The ATO has obtained data from 25 insurance companies regarding the insured assets of taxpayers. Why have the ATO obtained this information and what are they looking to gain from it?
Essentially the ATO are looking to achieve two outcomes:
- Identify taxpayers who are operating outside the taxation system; and
- Identify taxpayers who are not fully declaring all their capital gains.
The first goal is to track those taxpayers who have accumulated significant assets (as listed on their insurance policies) but have never declared any substantial taxable income. It’s a data-matching program designed to catch those taxpayers deliberately doing the wrong thing and operating in the black economy.

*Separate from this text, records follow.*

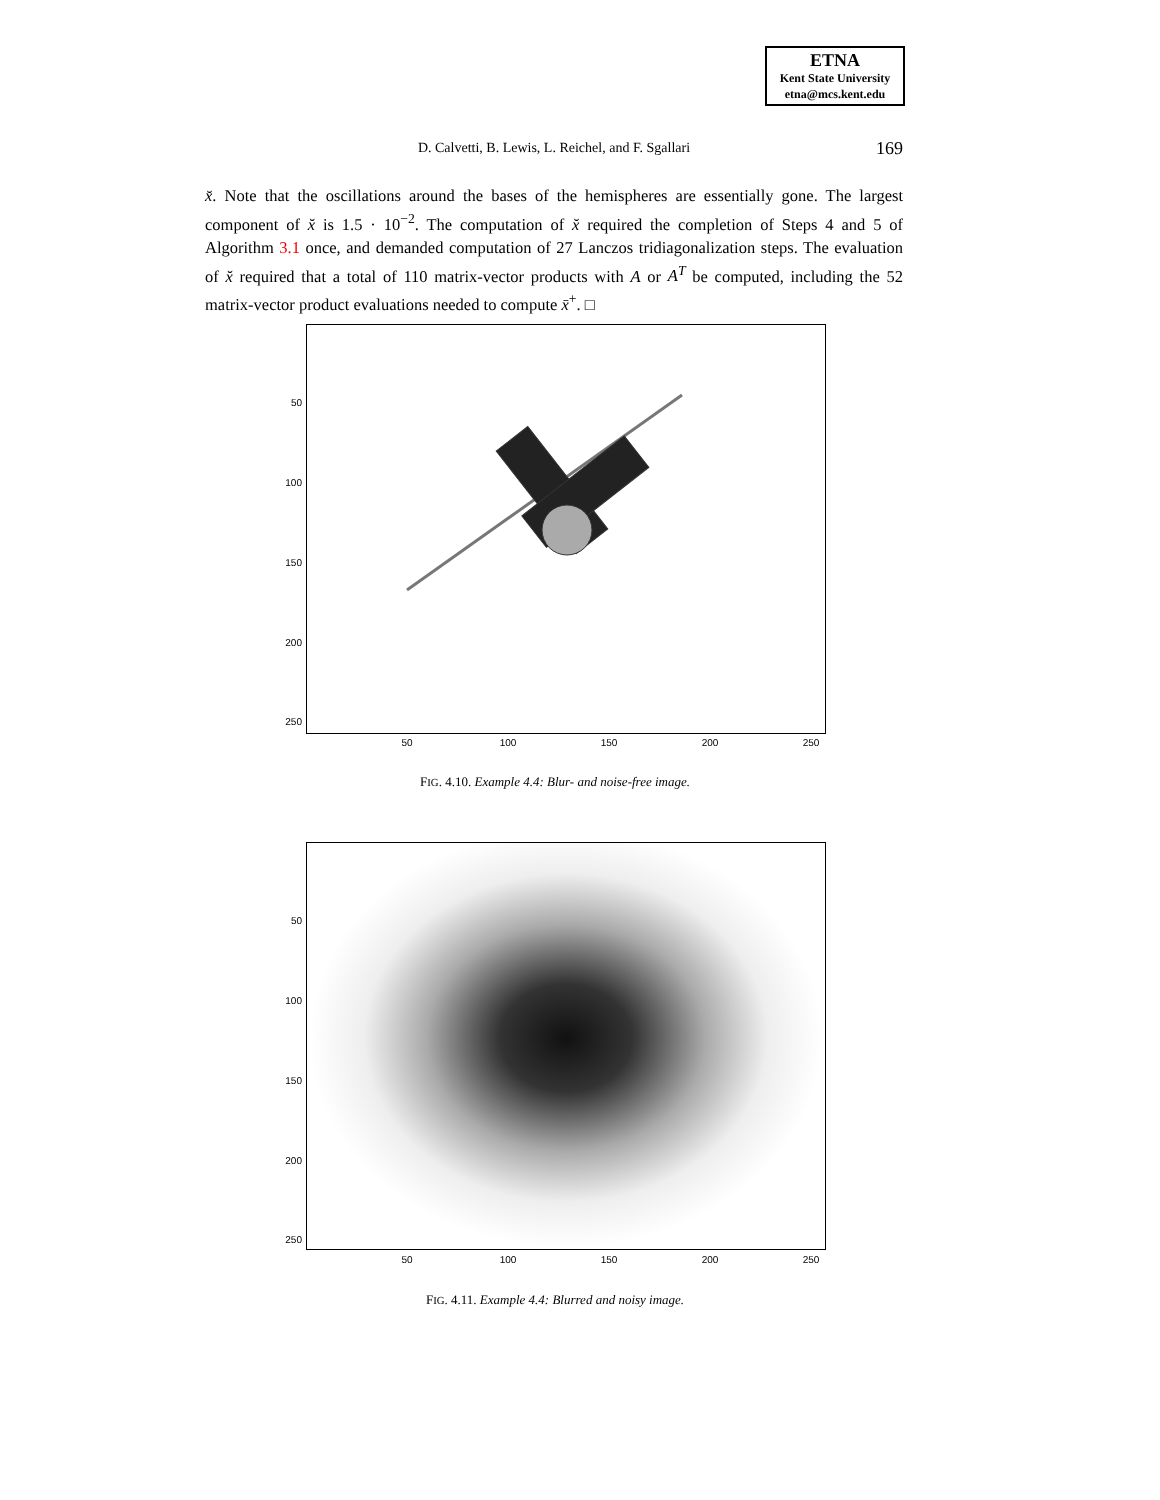ETNA
Kent State University
etna@mcs.kent.edu
D. Calvetti, B. Lewis, L. Reichel, and F. Sgallari
169
x̆. Note that the oscillations around the bases of the hemispheres are essentially gone. The largest component of x̆ is 1.5 · 10<sup>−2</sup>. The computation of x̆ required the completion of Steps 4 and 5 of Algorithm 3.1 once, and demanded computation of 27 Lanczos tridiagonalization steps. The evaluation of x̆ required that a total of 110 matrix-vector products with A or A<sup>T</sup> be computed, including the 52 matrix-vector product evaluations needed to compute x̄<sup>+</sup>. □
50
100
150
200
250
50 100 150 200 250
FIG. 4.10. Example 4.4: Blur- and noise-free image.
50
100
150
200
250
50 100 150 200 250
FIG. 4.11. Example 4.4: Blurred and noisy image.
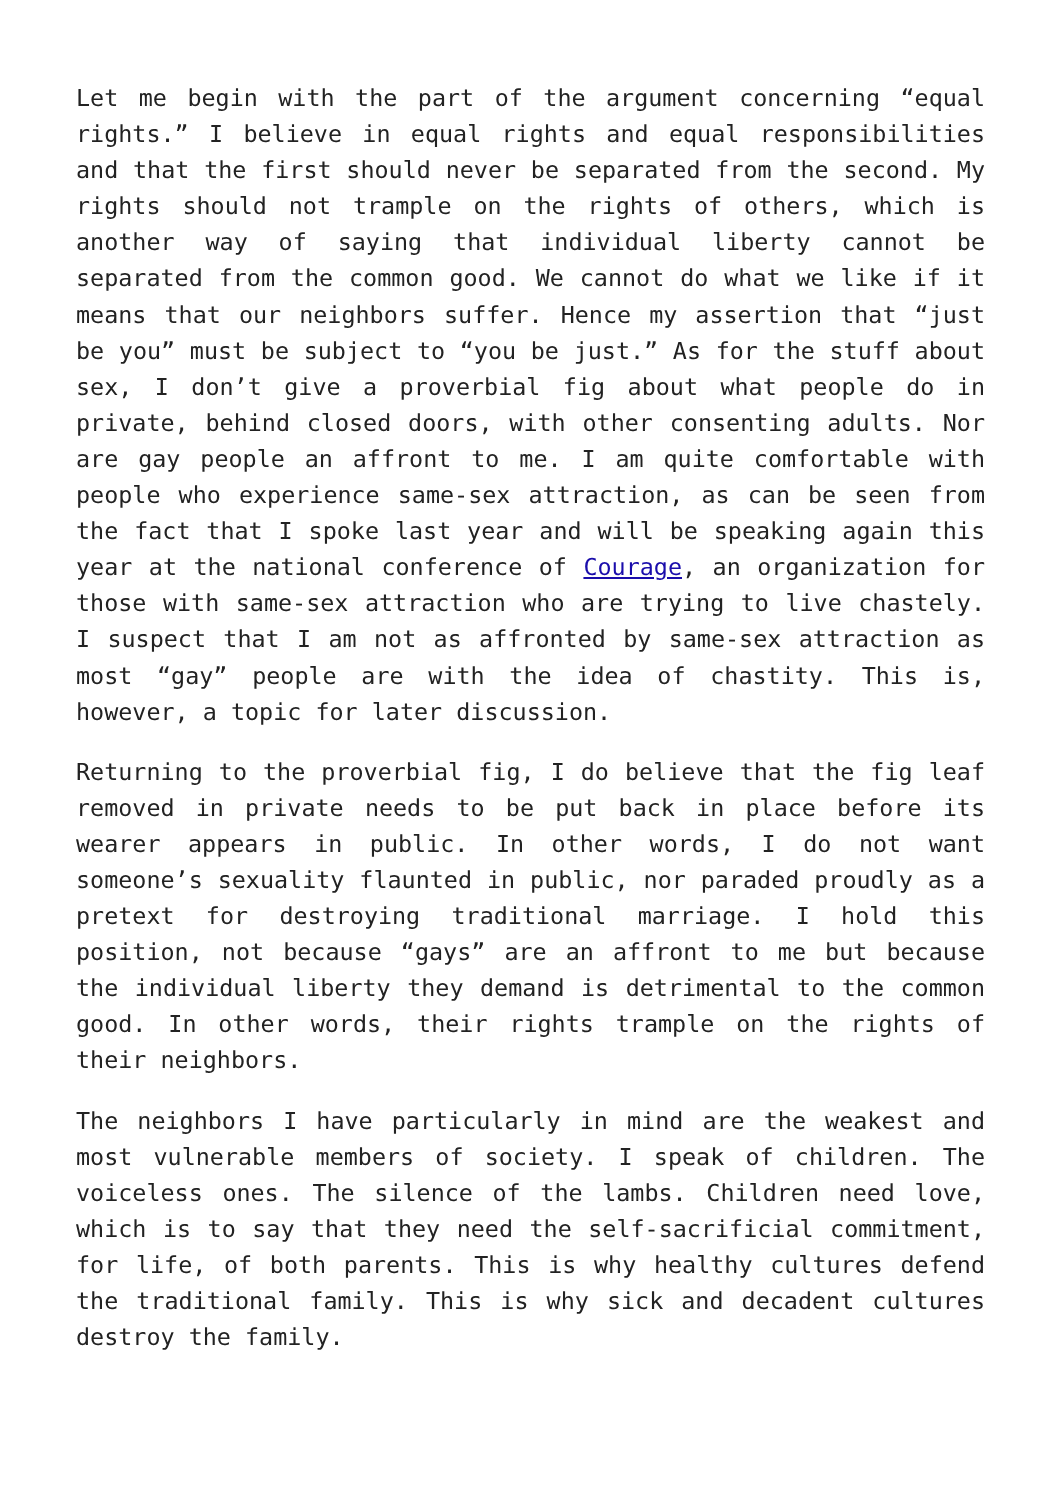Let me begin with the part of the argument concerning “equal rights.” I believe in equal rights and equal responsibilities and that the first should never be separated from the second. My rights should not trample on the rights of others, which is another way of saying that individual liberty cannot be separated from the common good. We cannot do what we like if it means that our neighbors suffer. Hence my assertion that “just be you” must be subject to “you be just.” As for the stuff about sex, I don’t give a proverbial fig about what people do in private, behind closed doors, with other consenting adults. Nor are gay people an affront to me. I am quite comfortable with people who experience same-sex attraction, as can be seen from the fact that I spoke last year and will be speaking again this year at the national conference of Courage, an organization for those with same-sex attraction who are trying to live chastely. I suspect that I am not as affronted by same-sex attraction as most “gay” people are with the idea of chastity. This is, however, a topic for later discussion.
Returning to the proverbial fig, I do believe that the fig leaf removed in private needs to be put back in place before its wearer appears in public. In other words, I do not want someone’s sexuality flaunted in public, nor paraded proudly as a pretext for destroying traditional marriage. I hold this position, not because “gays” are an affront to me but because the individual liberty they demand is detrimental to the common good. In other words, their rights trample on the rights of their neighbors.
The neighbors I have particularly in mind are the weakest and most vulnerable members of society. I speak of children. The voiceless ones. The silence of the lambs. Children need love, which is to say that they need the self-sacrificial commitment, for life, of both parents. This is why healthy cultures defend the traditional family. This is why sick and decadent cultures destroy the family.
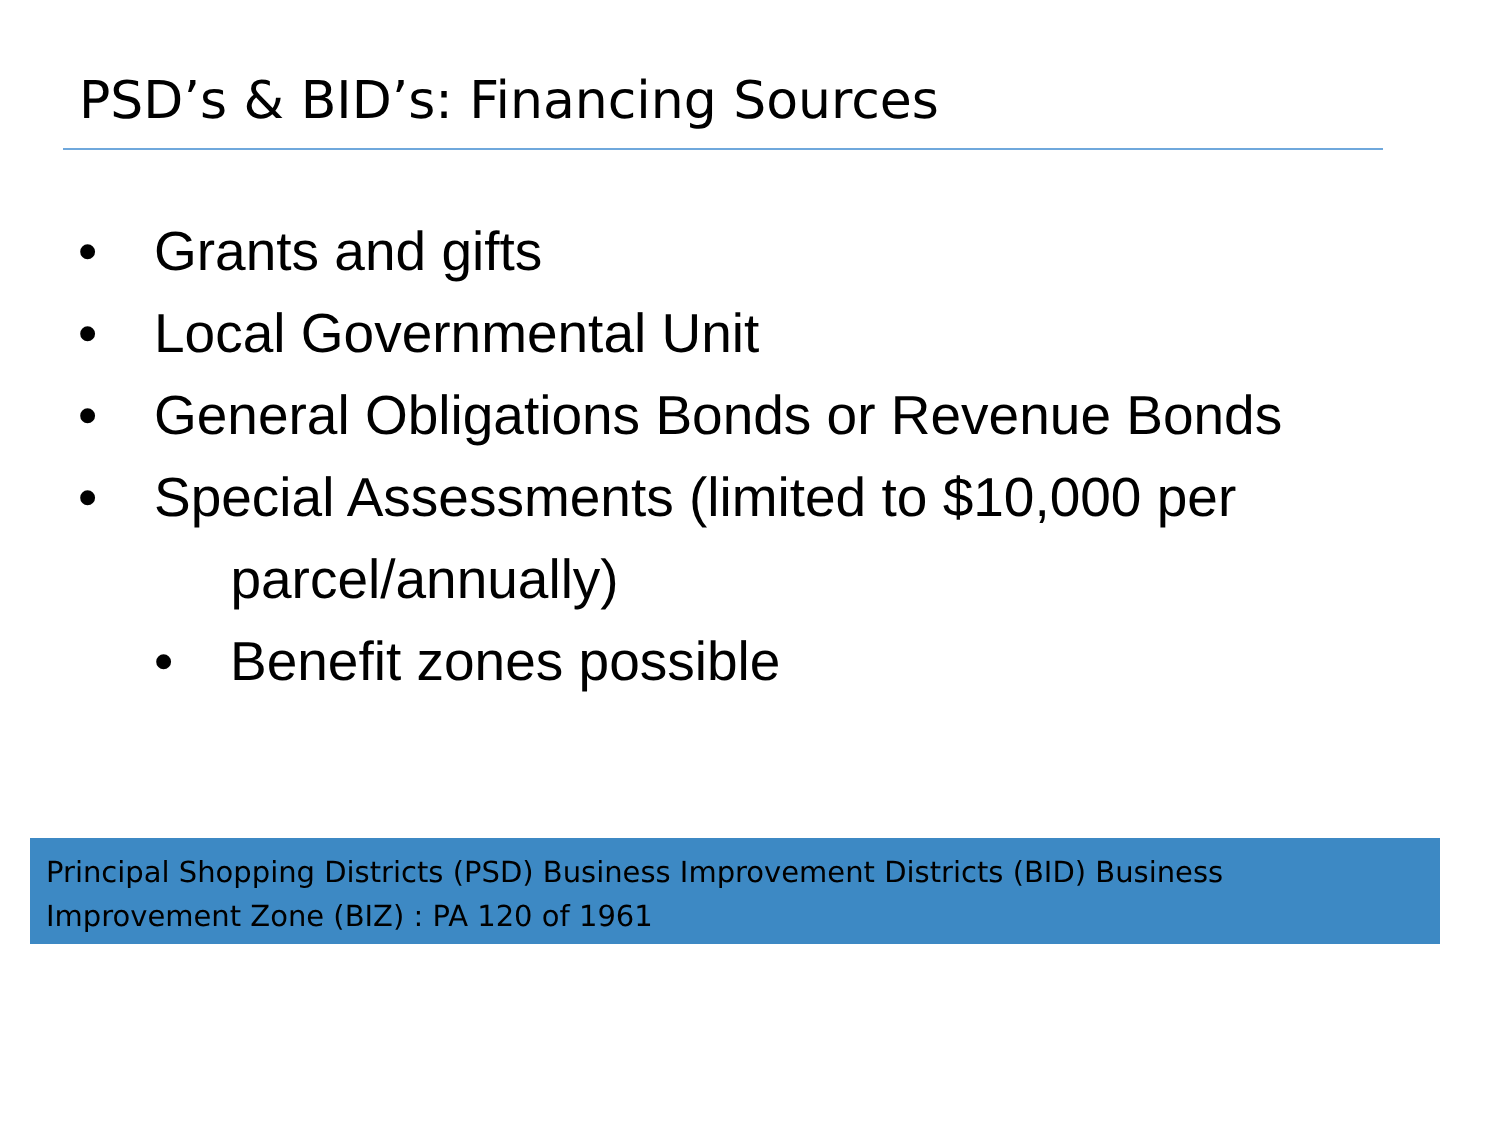PSD’s & BID’s: Financing Sources
• Grants and gifts
• Local Governmental Unit
• General Obligations Bonds or Revenue Bonds
• Special Assessments (limited to $10,000 per
parcel/annually)
• Benefit zones possible
Principal Shopping Districts (PSD) Business Improvement Districts (BID) Business Improvement Zone (BIZ) : PA 120 of 1961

The second goal is to identify assets, which taxpayers may not have realized were taxable if sold for a profit.
So what does the ATO think you have not reported a Capital Gain on?
In addition to well-known assets such as real estate and shares, there are two other categories of CGT assets, which are less well known – collectables and personal use assets.
Collectables that you purchased for more than $500
What exactly is a collectable?
- paintings, sculptures, drawings, engravings or photographs; reproductions of these items; or property of a similar description or use
- jewellery
- antiques
- coins or medallions
- rare folios, manuscripts or books
- postage stamps or first day covers.
For example if you purchased a Scott Christensen painting when he was just starting out for $550 and now you are now considering selling it for a few thousand – unfortunately that gain is taxable! If you are of a philanthropist bent, you could also consider donating the artwork under the Cultural Gifts Program to claim a tax deduction for a few thousand instead.
Note, it is only items, which you have purchased for more than $500 that attract tax if they are sold for a profit
Personal use assets acquired for more than $10,000
What exactly is a personal use asset? Well it is just about anything that you own which is kept mainly for the personal use or enjoyment for you or your family. It includes:
- boats
- furniture
- electrical goods
- household items
Mostly these items only ever create a capital loss – as the items lose value over time instead of gaining in value. However, the ATO does not let you claim these capital losses against capital gains on other types of assets. But you might have an unusual situation where you do make a capital gain on a personal use asset. For example if you purchased a $30,000 yacht but while it was being sailed over to Australia it sank and your insurance payout was $50,000; then have realized a $20,000 taxable capital gain.
Note, it is only personal use items which you have purchased for more than $10,000 that attract tax if they are sold for a profit.